With a complex weather system moving into the region that is being compared to the storm that sank the Edmund Fitzgerald 46 years ago this week, savvy waterfowlers know good things are to come.
The most recent harvest numbers in eastern Michigan, including those at Fish Point State Wildlife Area (SWA), Shiawassee River State Game Area (SGA), and the Harsens Island Unit at St Clair Flats SWA, are hovering between 3,500 and over 4,500 ducks each. Goose harvest numbers are impressive as well.
Michigan DNR wildlife technician John Darling reports that hunting success has been excellent at Harsens Island, with a harvest of over 1,200 ducks last week alone. Overall, hunters have taken over 4,500 ducks on the unit this season. “I expect the end of this week will be really, really good given the forecast,” Darling says.
Reports from the Great Lakes and other big water bodies suggest large numbers of diving ducks have stacked up in recent weeks. A diversity of species can be found offshore, including bluebills, redheads, and canvasbacks as well as buffleheads, goldeneyes, and a smattering of scoters and long-tailed ducks.
“We’ve picked up some new birds the past few days on the north winds,” says MI Guide Service owner and guide Jeremy Ullman, who focuses his efforts on Lake St. Clair and Lake Huron. “We’ve had fairly normal numbers of birds, but many days they stay far offshore and don’t move much. The wind coming in this week should really get them bouncing around.”

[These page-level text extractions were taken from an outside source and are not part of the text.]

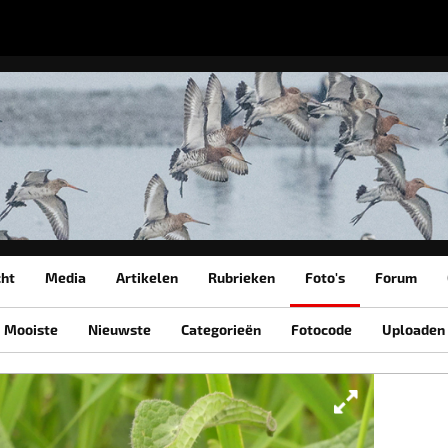
cht
Media
Artikelen
Rubrieken
Foto's
Forum
Mooiste
Nieuwste
Categorieën
Fotocode
Uploaden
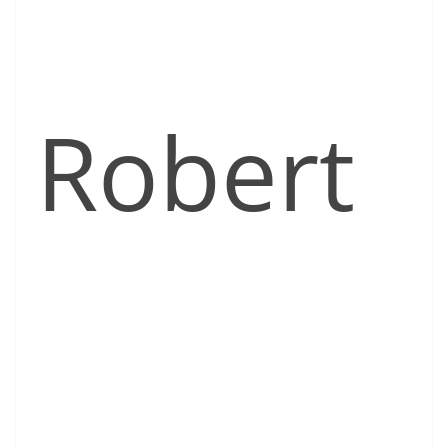
Robert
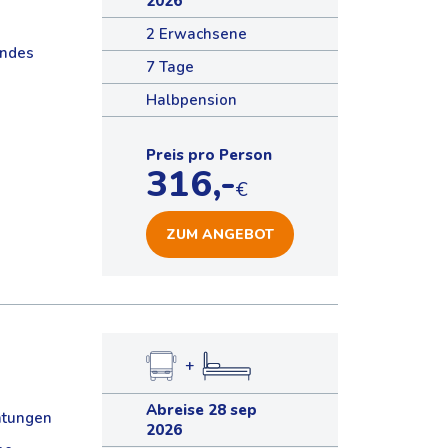
2026
2 Erwachsene
andes
7 Tage
Halbpension
Preis pro Person
316,-
€
ZUM ANGEBOT
+
Abreise 28 sep
htungen
2026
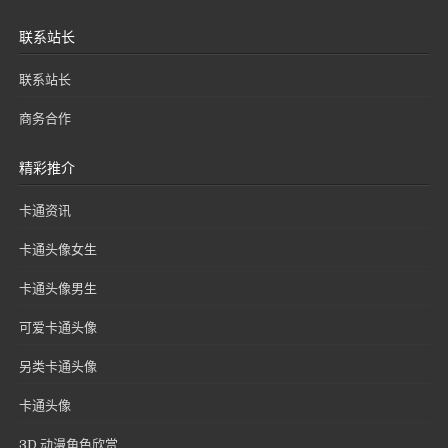
联系站长
联系站长
商务合作
精彩推介
卡通资讯
卡通头像女生
卡通头像男生
可爱卡通头像
另类卡通头像
卡通头像
3D 动漫角色欣赏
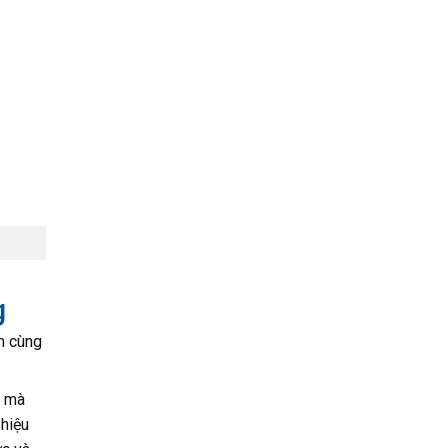
g
h cùng
m mà
 hiệu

On the other side of the mitten, Allegan SGA in the southwest portion of the state has also been providing good hunting opportunities this fall.
“Despite warm weather during the first half of duck season, our numbers are looking good, and there are actually more birds on the Fennville Farm Unit than we had at this time last year, with over 2,000 ducks currently using the area,” says Michigan DNR wildlife technician Mike Richardson. “Goose numbers are also looking good, with around 3,000 geese currently using the area.”
Richardson is optimistic about the next week’s prospects. “The incoming weather system should really ramp things up for both duck and goose hunters. There are plenty of fresh birds, and some really good hunts could be had over the next few days and through the weekend,” he adds.
Michigan waterfowl hunters may be poised for the best hunting of the season over the next five to 10 days but are reminded to use extreme caution on the water as high winds can create hazardous boating conditions, especially on big water. Be safe and enjoy the migration.